Always great to wake up here to the sounds of life in Tanzania – people walking to market, a few car horns, the askari raking the yards and all the wonderful birds in the trees. It’s cool and overcast this morning, but the clouds will burn off shortly and the warm equatorial sun will dominate the day. This is the dry season though it’s been raining a bit in the last weeks here in Arusha as well as the Serengeti. This will be good for game viewing with the grasses somewhat taller than usual for the vast herds of wildebeest, zebra, Cape buffalo and all the various antelope that inhabit the massive Serengeti and Masai Mara. We’ll be starting tomorrow along the Mara River famous for the images of wildebeest herds crossing en mass. They follow the grasses and it is always tough to predict their movement that varies from year to year. This is the largest migration on earth and has been occurring annually for millions of years.

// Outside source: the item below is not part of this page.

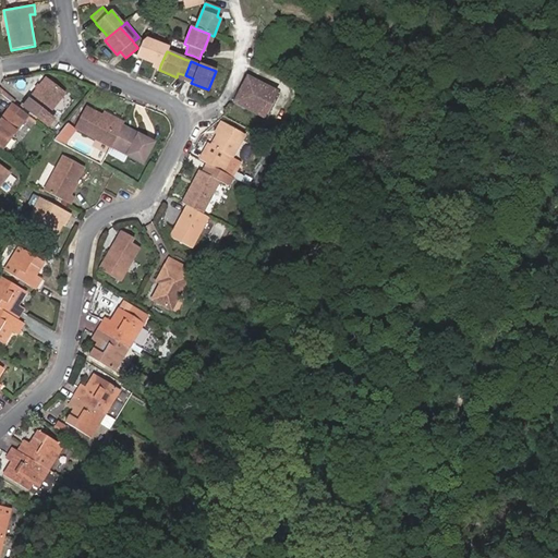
[(261,116),(274,91),(247,76),(234,102),(261,116)]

Spent the morning with the kids playing outside and doing what I love best in the front yard – catching old world chameleons! This is a sport that was perfected last March with Megan and will continue on. They are the most wonderful of lizards that try to intimidate with hissing and opening their jaws but don’t know how to bite as that isn’t how they catch their prey so they are only bluffing. Their fully independent eyes see a near full circle front and back and somehow their brains interpret this information. They are truly unique.
Danielle and I went to the Masai Market by noon to shop which is another experience altogether. Rows and rows of shops each with almost identical stock and each owner hawking for you to buy from them to help them out. It is an overwhelming experience for certain. Danielle had things to buy and so we spent a couple of hours going up and down the aisles looking for things that caught our eye with everything looking so similar. Of course, I was looking for something totally different – ebony chunks to use as pedestals for my baskets, standing straight with lots of character. Ebony is a wonderful wood with the black dense interior of the tree and the outer brown bark that is so thick. We survived our shopping trip thankfully and met with an expat patient of mine here for coffee at a very old hotel in Arusha and caught a ride home with them to the Tembas house.
Leonard and Pendo had family over to meet us for a late dinner and now it’s off to bed. We’re leaving very early in the morning to head to the airport and off to the Serengeti where our real adventures will soon begin.